=== Begin Enclosure ===
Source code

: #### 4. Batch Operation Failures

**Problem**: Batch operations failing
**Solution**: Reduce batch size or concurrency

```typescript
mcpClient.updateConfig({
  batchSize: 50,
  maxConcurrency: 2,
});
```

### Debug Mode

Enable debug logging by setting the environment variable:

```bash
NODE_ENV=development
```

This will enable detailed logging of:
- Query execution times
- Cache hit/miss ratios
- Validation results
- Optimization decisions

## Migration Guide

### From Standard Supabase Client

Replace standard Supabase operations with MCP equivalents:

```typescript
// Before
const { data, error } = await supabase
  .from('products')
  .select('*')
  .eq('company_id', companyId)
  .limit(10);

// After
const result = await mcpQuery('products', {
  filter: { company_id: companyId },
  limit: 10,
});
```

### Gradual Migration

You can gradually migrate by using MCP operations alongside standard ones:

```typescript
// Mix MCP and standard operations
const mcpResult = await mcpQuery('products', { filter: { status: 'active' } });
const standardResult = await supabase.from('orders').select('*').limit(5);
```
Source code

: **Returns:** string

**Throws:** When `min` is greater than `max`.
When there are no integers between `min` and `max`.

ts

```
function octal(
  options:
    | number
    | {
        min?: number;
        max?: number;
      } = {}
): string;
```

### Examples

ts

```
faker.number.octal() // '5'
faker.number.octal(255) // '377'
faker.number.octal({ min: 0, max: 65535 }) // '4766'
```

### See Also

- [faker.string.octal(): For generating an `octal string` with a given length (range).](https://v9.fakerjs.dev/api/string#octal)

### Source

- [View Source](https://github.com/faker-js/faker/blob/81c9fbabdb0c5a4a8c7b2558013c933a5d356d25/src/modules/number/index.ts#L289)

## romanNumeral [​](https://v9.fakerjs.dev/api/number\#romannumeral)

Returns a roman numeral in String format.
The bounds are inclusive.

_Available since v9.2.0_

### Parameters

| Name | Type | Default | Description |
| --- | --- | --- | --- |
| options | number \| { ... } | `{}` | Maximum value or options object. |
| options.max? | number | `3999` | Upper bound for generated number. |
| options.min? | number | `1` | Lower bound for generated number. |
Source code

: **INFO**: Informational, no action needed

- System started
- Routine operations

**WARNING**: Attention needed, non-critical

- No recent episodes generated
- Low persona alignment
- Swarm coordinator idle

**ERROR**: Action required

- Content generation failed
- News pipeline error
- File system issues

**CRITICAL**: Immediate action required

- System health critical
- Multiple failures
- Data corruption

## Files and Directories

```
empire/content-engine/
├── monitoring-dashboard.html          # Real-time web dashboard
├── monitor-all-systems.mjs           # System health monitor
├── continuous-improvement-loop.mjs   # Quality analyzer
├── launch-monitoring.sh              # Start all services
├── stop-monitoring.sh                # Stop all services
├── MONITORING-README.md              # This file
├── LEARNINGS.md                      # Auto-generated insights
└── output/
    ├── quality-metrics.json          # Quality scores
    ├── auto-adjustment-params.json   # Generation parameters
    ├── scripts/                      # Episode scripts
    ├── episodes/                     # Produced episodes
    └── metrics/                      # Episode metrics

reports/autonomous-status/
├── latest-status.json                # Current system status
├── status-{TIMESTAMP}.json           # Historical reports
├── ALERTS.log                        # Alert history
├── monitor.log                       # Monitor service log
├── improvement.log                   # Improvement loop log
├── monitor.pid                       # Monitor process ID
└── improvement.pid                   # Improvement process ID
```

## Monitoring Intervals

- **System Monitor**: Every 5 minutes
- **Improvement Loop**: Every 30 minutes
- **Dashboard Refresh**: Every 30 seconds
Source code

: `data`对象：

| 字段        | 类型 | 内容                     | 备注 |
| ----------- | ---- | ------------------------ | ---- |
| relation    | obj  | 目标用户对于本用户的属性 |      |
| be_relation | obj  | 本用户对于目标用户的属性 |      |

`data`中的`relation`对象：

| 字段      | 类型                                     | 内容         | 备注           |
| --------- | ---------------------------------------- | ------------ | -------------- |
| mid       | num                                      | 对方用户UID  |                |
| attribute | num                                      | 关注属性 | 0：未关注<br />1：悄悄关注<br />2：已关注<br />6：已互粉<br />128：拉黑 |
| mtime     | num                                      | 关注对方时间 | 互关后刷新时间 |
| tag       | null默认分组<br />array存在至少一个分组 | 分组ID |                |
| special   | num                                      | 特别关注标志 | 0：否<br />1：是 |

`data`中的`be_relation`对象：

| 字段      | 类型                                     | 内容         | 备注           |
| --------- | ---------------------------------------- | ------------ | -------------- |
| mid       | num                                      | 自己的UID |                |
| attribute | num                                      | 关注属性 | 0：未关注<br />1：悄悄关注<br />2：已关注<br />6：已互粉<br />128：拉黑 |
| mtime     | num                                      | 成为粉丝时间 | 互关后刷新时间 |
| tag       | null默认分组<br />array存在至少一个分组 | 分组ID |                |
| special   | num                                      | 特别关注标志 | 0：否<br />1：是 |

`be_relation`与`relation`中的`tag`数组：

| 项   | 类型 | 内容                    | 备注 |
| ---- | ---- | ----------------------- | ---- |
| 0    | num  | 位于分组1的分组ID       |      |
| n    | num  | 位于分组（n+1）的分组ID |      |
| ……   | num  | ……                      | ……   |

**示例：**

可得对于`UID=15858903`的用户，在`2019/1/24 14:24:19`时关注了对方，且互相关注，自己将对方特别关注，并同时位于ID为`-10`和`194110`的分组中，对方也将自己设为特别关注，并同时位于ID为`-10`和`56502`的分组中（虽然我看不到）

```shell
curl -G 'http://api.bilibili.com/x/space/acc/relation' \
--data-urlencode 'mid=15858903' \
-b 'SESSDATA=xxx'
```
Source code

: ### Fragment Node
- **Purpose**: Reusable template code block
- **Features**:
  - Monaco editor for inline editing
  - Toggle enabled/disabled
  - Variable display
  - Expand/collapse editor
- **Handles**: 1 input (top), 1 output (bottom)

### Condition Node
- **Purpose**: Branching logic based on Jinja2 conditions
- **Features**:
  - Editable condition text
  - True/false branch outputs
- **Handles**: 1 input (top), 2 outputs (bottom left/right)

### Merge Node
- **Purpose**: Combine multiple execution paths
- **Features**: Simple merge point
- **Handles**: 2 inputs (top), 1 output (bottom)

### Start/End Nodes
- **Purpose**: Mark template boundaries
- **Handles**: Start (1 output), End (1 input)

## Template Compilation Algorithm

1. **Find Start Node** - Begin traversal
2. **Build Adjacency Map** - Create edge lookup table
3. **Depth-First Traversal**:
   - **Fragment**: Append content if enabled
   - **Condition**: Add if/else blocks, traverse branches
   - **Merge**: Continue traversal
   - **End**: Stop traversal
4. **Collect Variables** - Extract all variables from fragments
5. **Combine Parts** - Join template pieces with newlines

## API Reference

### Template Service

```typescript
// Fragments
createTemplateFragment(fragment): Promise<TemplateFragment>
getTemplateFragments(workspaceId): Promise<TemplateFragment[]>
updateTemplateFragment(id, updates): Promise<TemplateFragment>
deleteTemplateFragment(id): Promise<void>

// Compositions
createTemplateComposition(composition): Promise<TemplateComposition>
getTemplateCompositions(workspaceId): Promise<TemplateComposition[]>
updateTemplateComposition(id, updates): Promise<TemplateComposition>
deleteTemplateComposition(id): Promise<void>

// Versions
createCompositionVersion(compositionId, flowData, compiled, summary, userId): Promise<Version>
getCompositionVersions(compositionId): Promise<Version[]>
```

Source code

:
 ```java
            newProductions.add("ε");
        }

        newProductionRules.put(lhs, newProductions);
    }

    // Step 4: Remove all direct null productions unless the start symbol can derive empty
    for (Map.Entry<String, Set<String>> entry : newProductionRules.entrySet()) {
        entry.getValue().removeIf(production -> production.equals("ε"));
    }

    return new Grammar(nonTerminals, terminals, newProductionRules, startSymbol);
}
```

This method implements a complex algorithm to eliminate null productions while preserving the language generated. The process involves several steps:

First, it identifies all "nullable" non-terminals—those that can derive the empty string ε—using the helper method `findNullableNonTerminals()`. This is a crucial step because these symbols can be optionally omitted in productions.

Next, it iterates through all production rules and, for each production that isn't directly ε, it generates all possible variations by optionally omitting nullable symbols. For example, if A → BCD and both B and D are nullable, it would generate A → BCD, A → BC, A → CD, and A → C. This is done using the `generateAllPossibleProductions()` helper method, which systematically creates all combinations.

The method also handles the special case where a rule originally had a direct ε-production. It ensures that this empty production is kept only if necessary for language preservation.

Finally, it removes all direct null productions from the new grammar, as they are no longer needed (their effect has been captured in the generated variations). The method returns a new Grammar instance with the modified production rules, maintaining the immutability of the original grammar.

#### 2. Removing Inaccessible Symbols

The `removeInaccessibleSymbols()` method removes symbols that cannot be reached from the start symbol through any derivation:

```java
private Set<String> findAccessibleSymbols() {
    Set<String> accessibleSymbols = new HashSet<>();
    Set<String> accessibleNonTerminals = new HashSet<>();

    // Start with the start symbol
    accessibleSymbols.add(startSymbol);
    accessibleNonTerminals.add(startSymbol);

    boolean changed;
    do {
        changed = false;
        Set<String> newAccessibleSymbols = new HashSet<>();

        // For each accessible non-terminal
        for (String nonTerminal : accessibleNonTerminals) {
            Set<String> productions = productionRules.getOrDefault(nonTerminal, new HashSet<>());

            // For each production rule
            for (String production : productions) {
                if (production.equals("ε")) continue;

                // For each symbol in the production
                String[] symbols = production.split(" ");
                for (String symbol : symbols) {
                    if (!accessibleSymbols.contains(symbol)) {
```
=== End Enclosure ===
- YOUR INSTRUCTIONS: The word "variations" may appear in lines of the entries. State how many lines hold it, as a number alone.

- YOUR RESPONSE: 2